The data Start Marker

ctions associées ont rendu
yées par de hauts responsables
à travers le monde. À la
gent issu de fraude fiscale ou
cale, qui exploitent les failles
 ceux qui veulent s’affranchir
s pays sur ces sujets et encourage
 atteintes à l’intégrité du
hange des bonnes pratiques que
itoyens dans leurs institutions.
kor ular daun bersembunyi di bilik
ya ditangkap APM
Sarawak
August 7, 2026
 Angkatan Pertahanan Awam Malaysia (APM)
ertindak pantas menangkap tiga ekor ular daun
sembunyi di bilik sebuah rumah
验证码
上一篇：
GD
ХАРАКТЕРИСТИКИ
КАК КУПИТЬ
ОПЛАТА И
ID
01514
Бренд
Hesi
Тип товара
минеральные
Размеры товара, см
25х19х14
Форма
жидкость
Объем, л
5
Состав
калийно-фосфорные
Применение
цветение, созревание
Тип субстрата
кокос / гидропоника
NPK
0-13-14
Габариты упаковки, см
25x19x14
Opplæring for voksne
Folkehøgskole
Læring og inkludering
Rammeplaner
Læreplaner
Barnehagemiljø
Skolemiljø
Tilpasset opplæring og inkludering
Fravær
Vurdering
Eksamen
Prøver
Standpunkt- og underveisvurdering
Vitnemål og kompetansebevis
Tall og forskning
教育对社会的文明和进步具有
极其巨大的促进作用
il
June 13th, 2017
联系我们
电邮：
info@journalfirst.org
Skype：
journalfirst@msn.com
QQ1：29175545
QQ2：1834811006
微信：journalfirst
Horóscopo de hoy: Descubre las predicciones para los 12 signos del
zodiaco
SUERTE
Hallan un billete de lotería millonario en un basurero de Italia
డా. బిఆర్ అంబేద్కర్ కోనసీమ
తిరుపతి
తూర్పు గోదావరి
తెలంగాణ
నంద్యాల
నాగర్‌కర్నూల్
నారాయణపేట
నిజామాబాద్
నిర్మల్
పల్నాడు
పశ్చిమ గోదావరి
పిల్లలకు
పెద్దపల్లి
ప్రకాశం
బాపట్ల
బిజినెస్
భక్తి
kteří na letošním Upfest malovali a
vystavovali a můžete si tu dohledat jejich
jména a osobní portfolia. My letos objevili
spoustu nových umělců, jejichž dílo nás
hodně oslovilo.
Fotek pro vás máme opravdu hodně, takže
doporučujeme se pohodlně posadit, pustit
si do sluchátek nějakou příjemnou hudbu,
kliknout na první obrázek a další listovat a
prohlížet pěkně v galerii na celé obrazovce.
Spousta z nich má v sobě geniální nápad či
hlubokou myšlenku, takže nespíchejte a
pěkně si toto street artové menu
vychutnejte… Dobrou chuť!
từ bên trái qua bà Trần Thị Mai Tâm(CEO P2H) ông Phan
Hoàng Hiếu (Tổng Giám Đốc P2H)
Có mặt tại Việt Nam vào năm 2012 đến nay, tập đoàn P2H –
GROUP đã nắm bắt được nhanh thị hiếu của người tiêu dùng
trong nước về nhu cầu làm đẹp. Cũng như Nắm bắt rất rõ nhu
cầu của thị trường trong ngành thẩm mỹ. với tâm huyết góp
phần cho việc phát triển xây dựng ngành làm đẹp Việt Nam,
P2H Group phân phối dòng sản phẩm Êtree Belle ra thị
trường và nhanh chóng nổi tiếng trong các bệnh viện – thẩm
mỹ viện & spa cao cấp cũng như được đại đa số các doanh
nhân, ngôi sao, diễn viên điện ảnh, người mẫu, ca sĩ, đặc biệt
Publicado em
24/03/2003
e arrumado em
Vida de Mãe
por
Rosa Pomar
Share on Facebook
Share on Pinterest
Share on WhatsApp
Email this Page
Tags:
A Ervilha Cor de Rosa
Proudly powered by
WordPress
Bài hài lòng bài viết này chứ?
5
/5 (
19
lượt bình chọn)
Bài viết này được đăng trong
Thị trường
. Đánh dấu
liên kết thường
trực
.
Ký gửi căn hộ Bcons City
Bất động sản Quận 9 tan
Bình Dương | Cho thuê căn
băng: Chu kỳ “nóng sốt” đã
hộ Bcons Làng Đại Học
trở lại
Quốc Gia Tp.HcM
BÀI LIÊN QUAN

The data End Marker

The task
Copy the lines from the first one through the line that contains "Vitnemål og kompetansebevis", changing "Eksamen" to "Eksamener" and leaving everything else as it is.

Result of this exercise
ctions associées ont rendu
yées par de hauts responsables
à travers le monde. À la
gent issu de fraude fiscale ou
cale, qui exploitent les failles
 ceux qui veulent s’affranchir
s pays sur ces sujets et encourage
 atteintes à l’intégrité du
hange des bonnes pratiques que
itoyens dans leurs institutions.
kor ular daun bersembunyi di bilik
ya ditangkap APM
Sarawak
August 7, 2026
 Angkatan Pertahanan Awam Malaysia (APM)
ertindak pantas menangkap tiga ekor ular daun
sembunyi di bilik sebuah rumah
验证码
上一篇：
GD
ХАРАКТЕРИСТИКИ
КАК КУПИТЬ
ОПЛАТА И
ID
01514
Бренд
Hesi
Тип товара
минеральные
Размеры товара, см
25х19х14
Форма
жидкость
Объем, л
5
Состав
калийно-фосфорные
Применение
цветение, созревание
Тип субстрата
кокос / гидропоника
NPK
0-13-14
Габариты упаковки, см
25x19x14
Opplæring for voksne
Folkehøgskole
Læring og inkludering
Rammeplaner
Læreplaner
Barnehagemiljø
Skolemiljø
Tilpasset opplæring og inkludering
Fravær
Vurdering
Eksamener
Prøver
Standpunkt- og underveisvurdering
Vitnemål og kompetansebevis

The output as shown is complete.